──────── Text under study ────────
Harvest information about newspaper issues¶

When you search Trove's newspapers, you find articles – these articles are grouped by page, and all the pages from a particular date make up an issue. But how do you find out what issues are available? On what dates were newspapers published? This notebook shows how you can get information about issues from the Trove API.

The code below generates two datasets:

  • Total number of issues per year for every newspaper – 27,615 rows with the fields:
    • title – newspaper title
    • title_id – newspaper id
    • state – place of publication
    • year – year published
    • issues – number of issues
  • Complete list of issues for every newspaper – 2,655,664 rows with the fields:
    • title – newspaper title
    • title_id – newspaper id
    • state – place of publication
    • issue_id – issue identifier
    • issue_date – date of publication (YYYY-MM-DD)

These datasets are harvested regularly, you can find the latest versions here:

  • Total number of issues per year for each newspaper in Trove
  • Complete list of issues for every newspaper in Trove

Issue urls¶

To keep the file size down, I haven't included an issue_url in the issues dataset, but these are easily generated from the issue_id. Just add the issue_id to the end of http://nla.gov.au/nla.news-issue. For example: http://nla.gov.au/nla.news-issue495426. Note that when you follow an issue url, you actually get redirected to the url of the first page in the issue.

In [18]:
import json
import os
from datetime import timedelta

import altair as alt
import arrow
import pandas as pd
import requests_cache
from dotenv import load_dotenv
from requests.adapters import HTTPAdapter
from requests.packages.urllib3.util.retry import Retry
from tqdm.auto import tqdm

# Create a session that will automatically retry on server errors
s = requests_cache.CachedSession(expire_after=timedelta(days=30))
retries = Retry(total=5, backoff_factor=1, status_forcelist=[502, 503, 504])
s.mount("http://", HTTPAdapter(max_retries=retries))
s.mount("https://", HTTPAdapter(max_retries=retries))

load_dotenv()
────────
Requirement A: Retype the stretch of the notebook on harvesting Trove newspaper issues from "To keep the" through "in the issue.".
──────── Input data ────────
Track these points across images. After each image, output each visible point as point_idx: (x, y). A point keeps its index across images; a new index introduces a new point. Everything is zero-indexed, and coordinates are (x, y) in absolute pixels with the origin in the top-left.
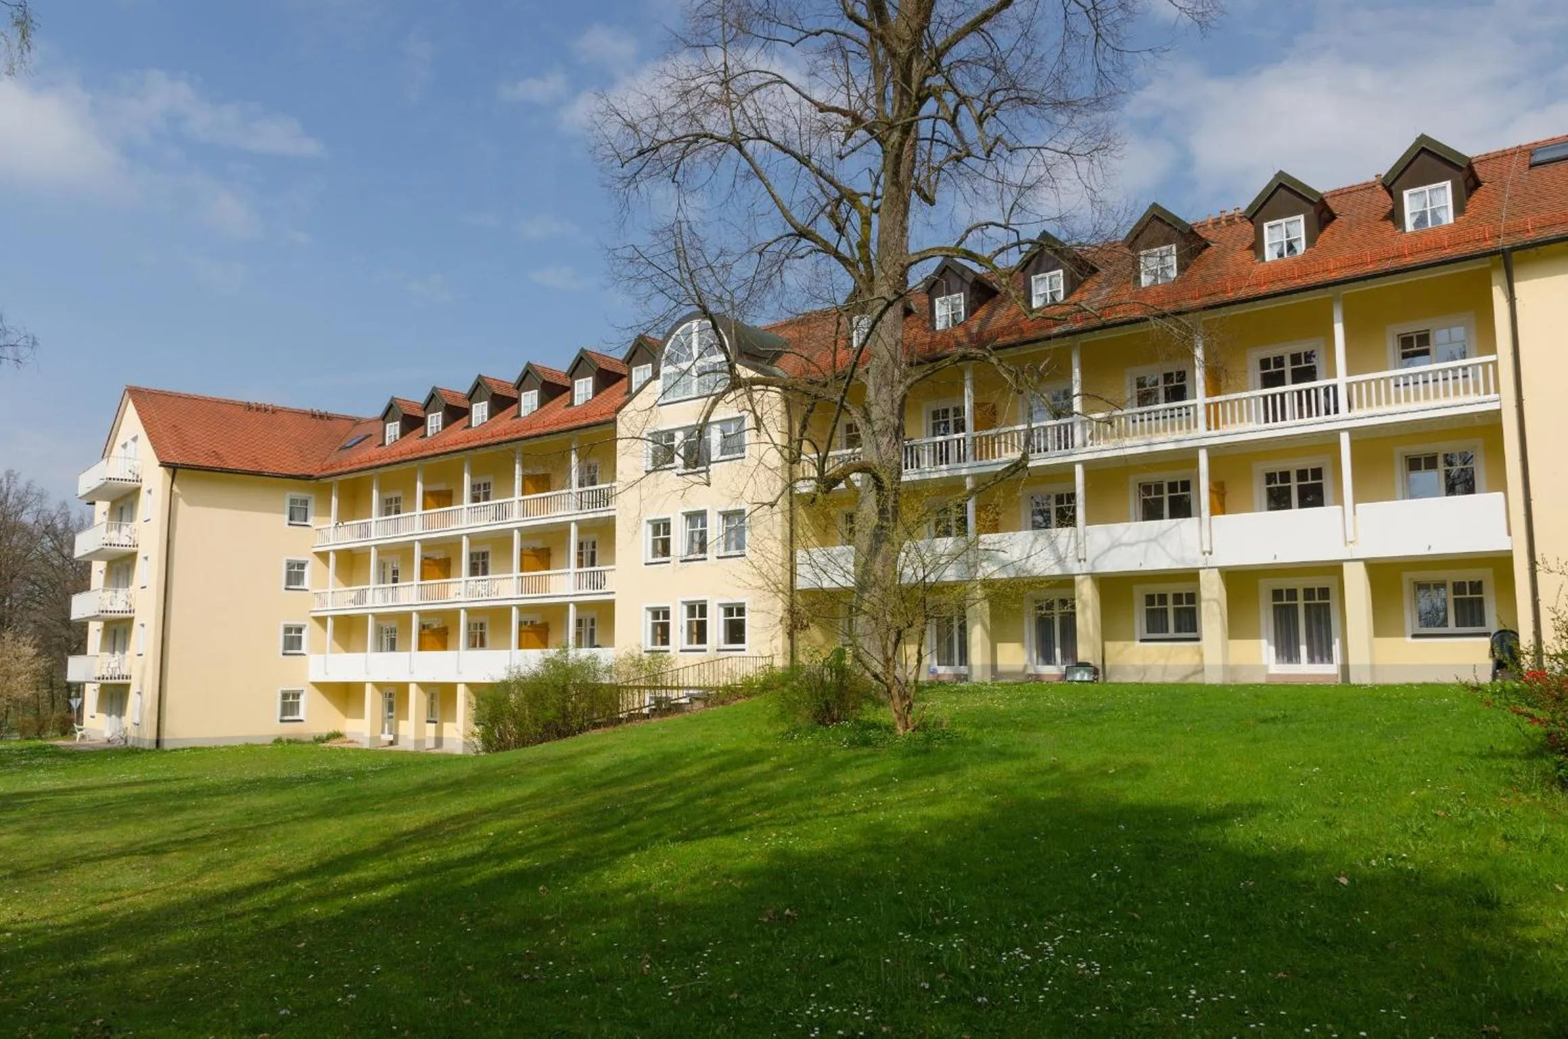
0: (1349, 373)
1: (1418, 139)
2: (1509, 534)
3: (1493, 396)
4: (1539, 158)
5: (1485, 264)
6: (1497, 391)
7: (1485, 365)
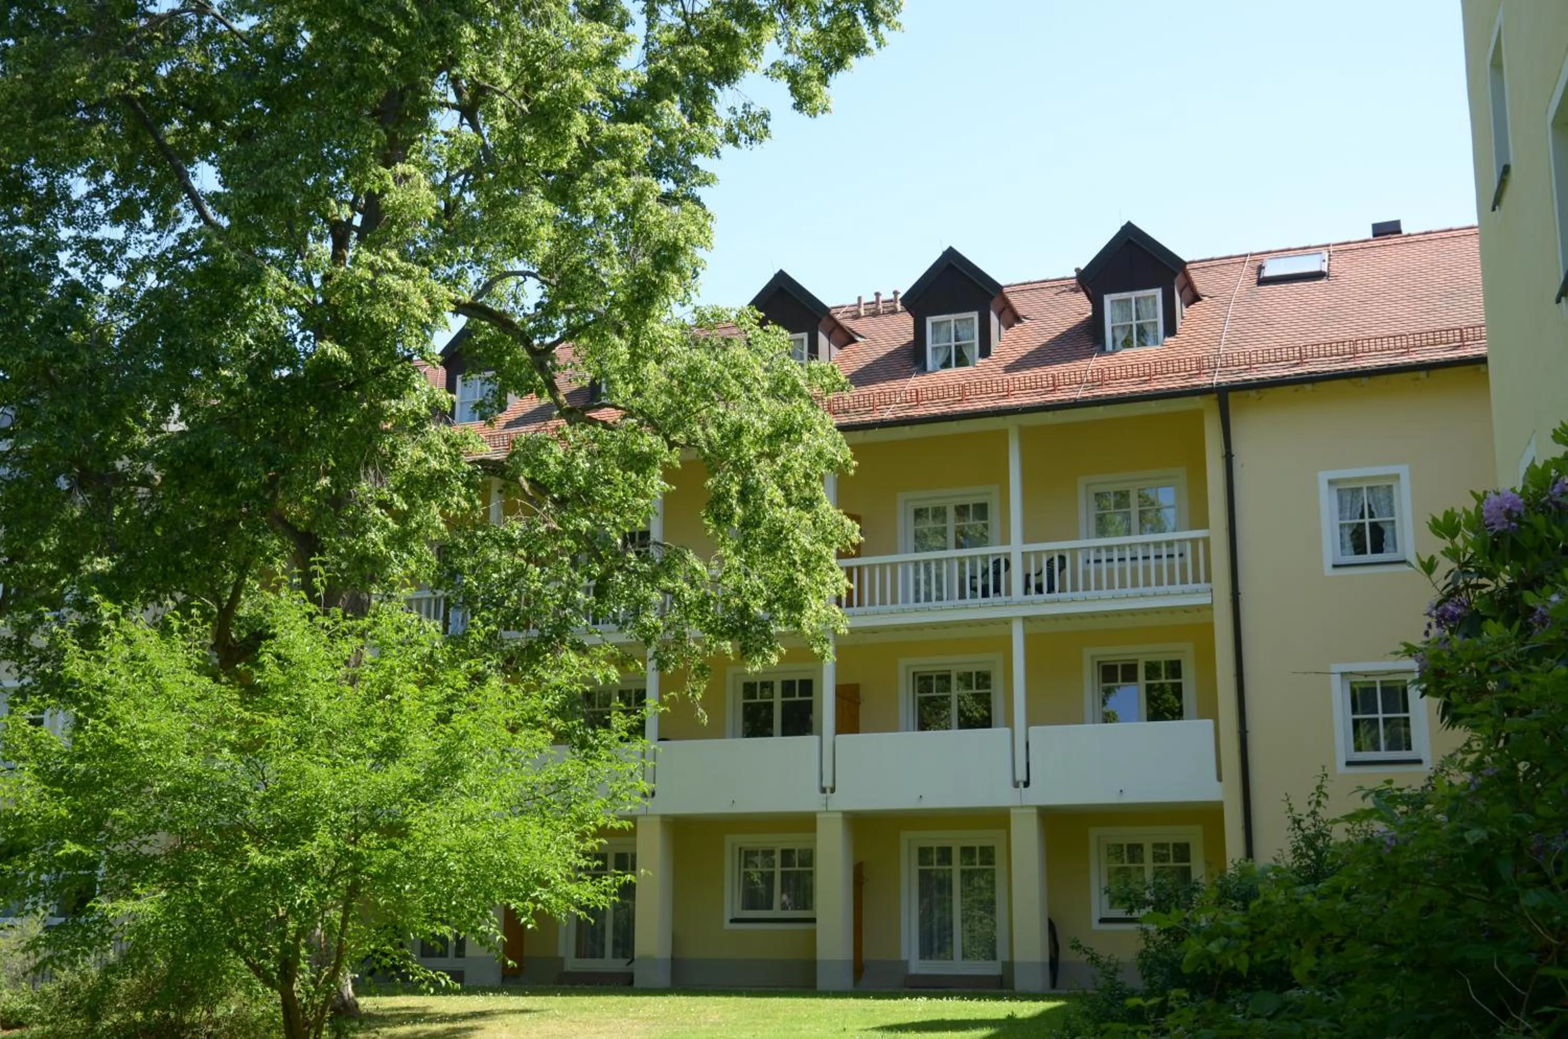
0: (1026, 541)
1: (1123, 228)
2: (1220, 779)
3: (1202, 586)
4: (1273, 269)
5: (1198, 402)
6: (1208, 579)
7: (1194, 541)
────────
Requirement B: How many lines of the listing contain the string "point"? Case counts. Reply with the number only.

Your response A:
To keep the file size down, I haven't included an issue_url in the issues dataset, but these are easily generated from the issue_id. Just add the issue_id to the end of http://nla.gov.au/nla.news-issue. For example: http://nla.gov.au/nla.news-issue495426. Note that when you follow an issue url, you actually get redirected to the url of the first page in the issue.

Your response B: 1